Investissement, politique et lacunes persistantes

Le Botswana possède depuis longtemps l'un des plus hauts niveaux de dépenses publiques d’éducation en Afrique. En 2020, l’éducation représentait 8,06 % de son produit intérieur brut (PIB), dépassant de loin la moyenne mondiale d’environ 4,6 %. Cet engagement s'aligne sur le programme de développement plus large du pays, y compris la Vision 2036, qui vise à transformer le Botswana en une économie à revenus élevés et fondée sur la connaissance. Les quatre valeurs fondamentales qui guident la politique éducative – démocratie, développement, autonomie et unité – sont essentielles à la réalisation de cette vision.

Néanmoins, les inégalités éducatives restent un problème majeur dans les régions rurales. Par exemple, les résultats récents du Junior Certificate Examination révèlent que le taux de réussite global au niveau C ou mieux a légèrement augmenté pour atteindre 36,3 %, mais les étudiants issus de régions essentiellement rurales, comme Ghanzi et le Nord-Ouest, sont loin derrière les zones urbaines comme le Nord-Est et le Sud-Est. En outre, les analyses au niveau du district confirment que jusqu'à 35 % des jeunes ruraux sont confrontés à des taux d'abandon scolaire plus élevés que ceux des villes. Les principaux facteurs expliquant cette sous-performance sont la médiocrité des infrastructures, les ressources pédagogiques limitées et les ratios élèves/enseignant élevés. Ces défis contribuent à des résultats d’apprentissage inégaux et soulignent la nécessité d’investissements ciblés pour réduire le fossé entre zones urbaines et zones rurales.

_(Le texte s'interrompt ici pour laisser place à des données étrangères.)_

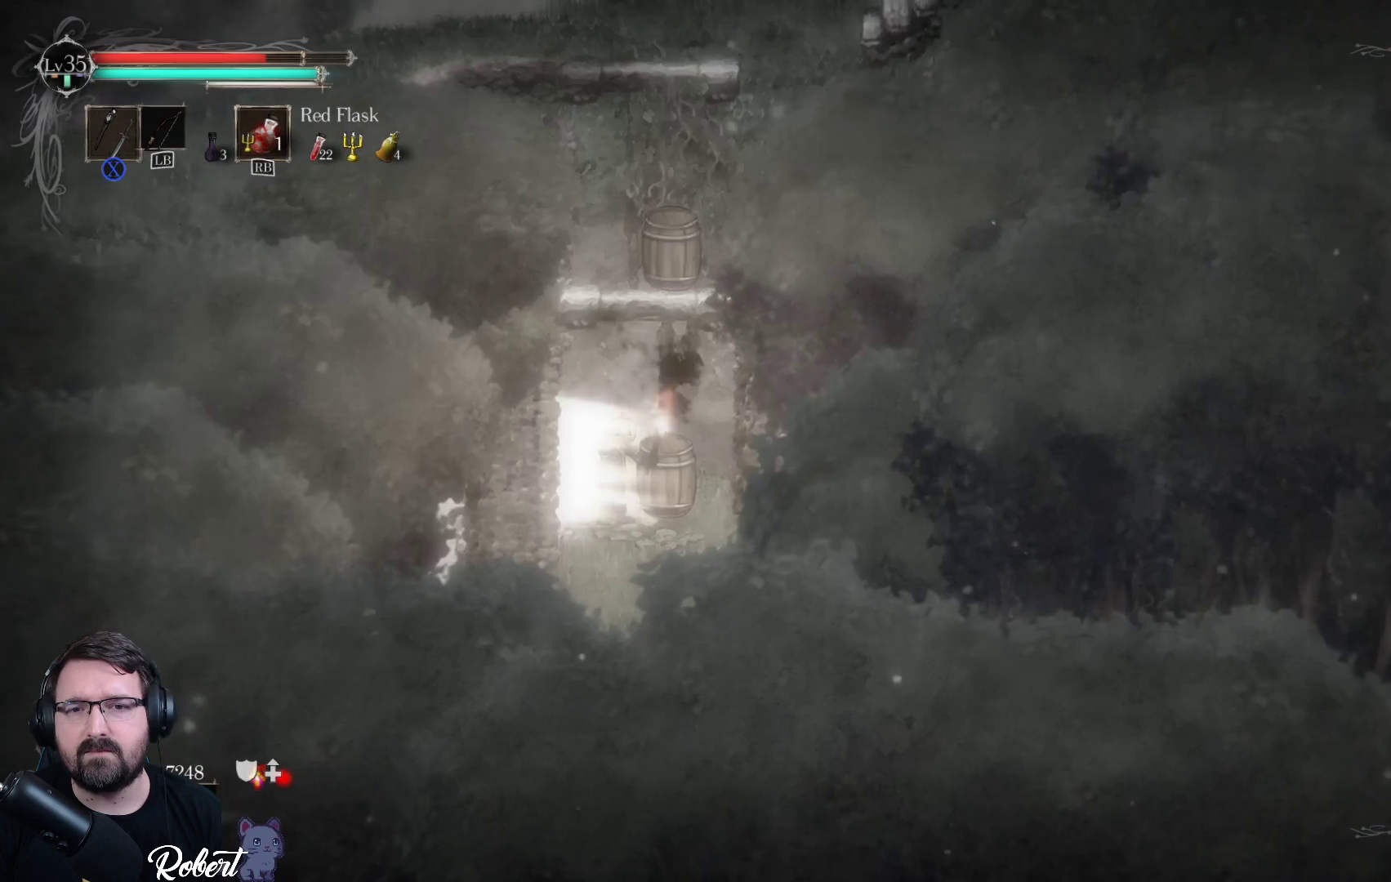
{"buttons": ["A"], "left_stick": "up", "right_stick": "center", "events": [[367, "left_stick", "up"], [467, "A", "down"]]}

Combler le fossé : réformes et partenariats

Pour remédier à ces disparités persistantes, le Botswana a mis en œuvre une série de réformes nationales et s'est engagé dans des partenariats internationaux. Sur le plan intérieur, la politique d'éducation inclusive du gouvernement de 2013 s'engage à pour aider les enfants ayant des besoins d’apprentissage divers, élargir le soutien aux groupes marginalisés et fournir davantage d’outils d’apprentissage aux écoles sous-financées. Au niveau international, le pays collabore avec l'UNICEF et l'ONU dans le cadre de son cadre national de coopération pour le développement durable (2022-2026) pour atteindre les cibles de l'ODD 4, en donnant notamment la priorité à l'égalité d'accès pour les filles, les pauvres et les apprenants à distance. Il est clair que, même si l'essentiel du leadership politique reste gouvernemental, le Botswana s'appuie de plus en plus sur l'expertise et les financements mondiaux pour combler le déficit éducatif.

Dans l’ensemble, en donnant la priorité à l’inclusion, à la qualité et à l’innovation, le Botswana vise à garantir que l’éducation ne soit pas seulement un droit mais aussi un catalyseur du progrès national. Le niveau élevé d'investissement du gouvernement, combiné aux réformes stratégiques et à l'adoption de technologies, place le pays en position de lancer une nouvelle ère d'apprentissage.